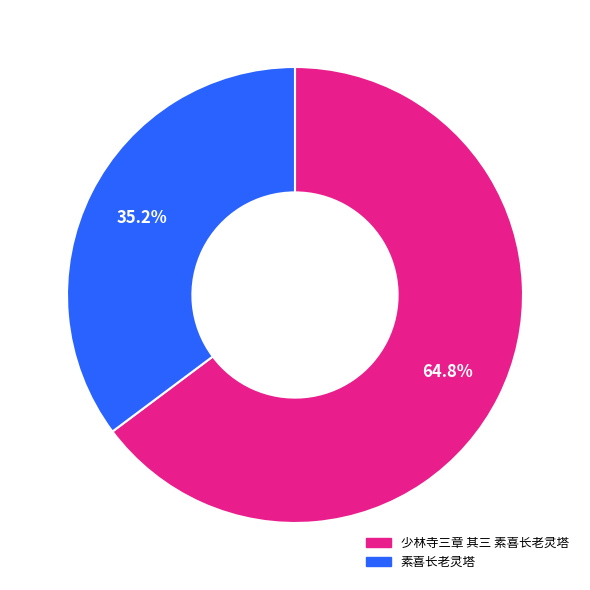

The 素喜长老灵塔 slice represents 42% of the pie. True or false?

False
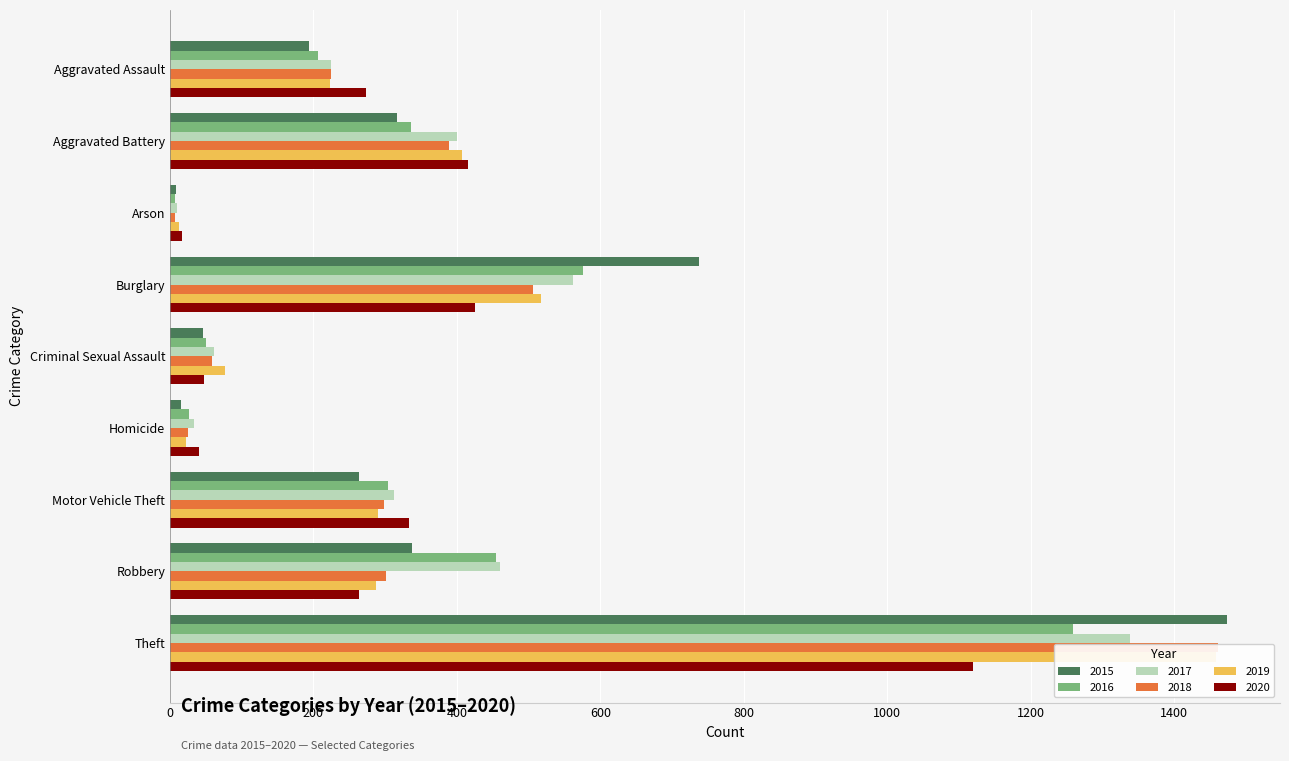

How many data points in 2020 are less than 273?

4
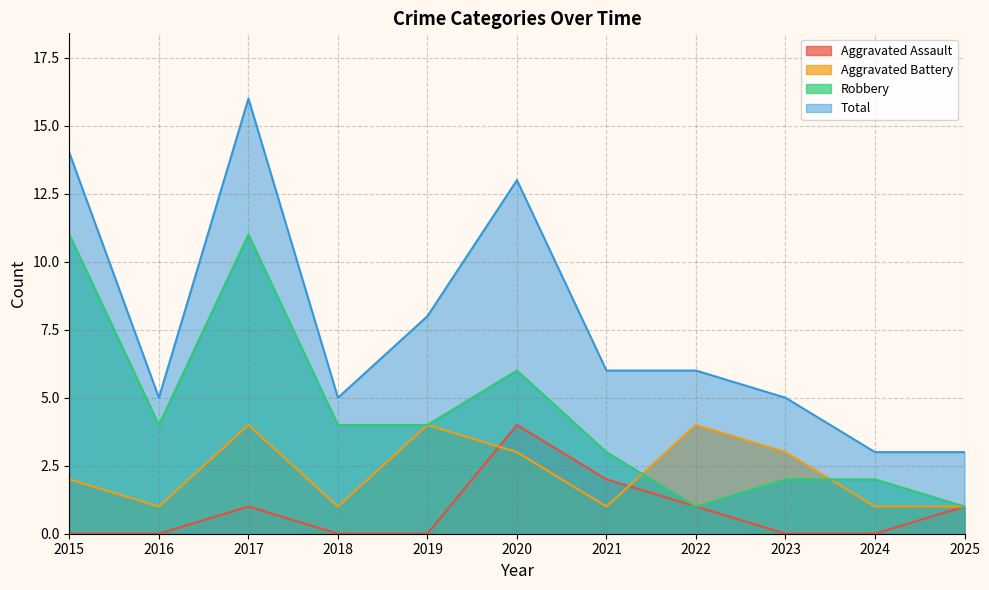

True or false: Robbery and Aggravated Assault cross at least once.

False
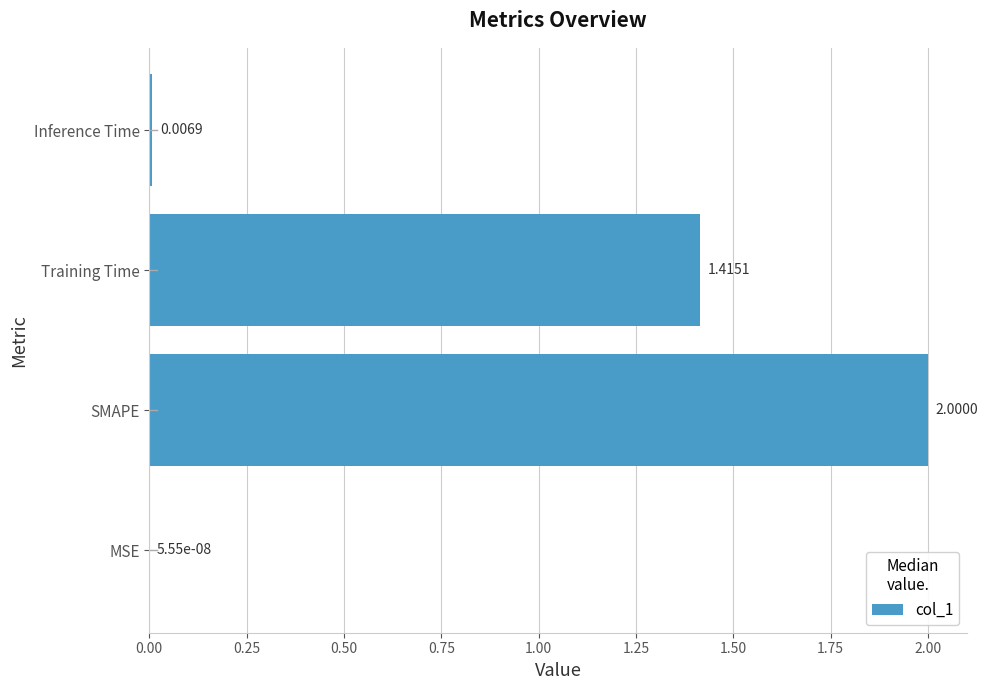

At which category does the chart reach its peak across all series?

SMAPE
........
▶ **To do**:
Reproduce the rows above verbatim, omitting the pictures.

▶ **Solved problem**:
The 素喜长老灵塔 slice represents 42% of the pie. True or false?

False

How many data points in 2020 are less than 273?

4

True or false: Robbery and Aggravated Assault cross at least once.

False

At which category does the chart reach its peak across all series?

SMAPE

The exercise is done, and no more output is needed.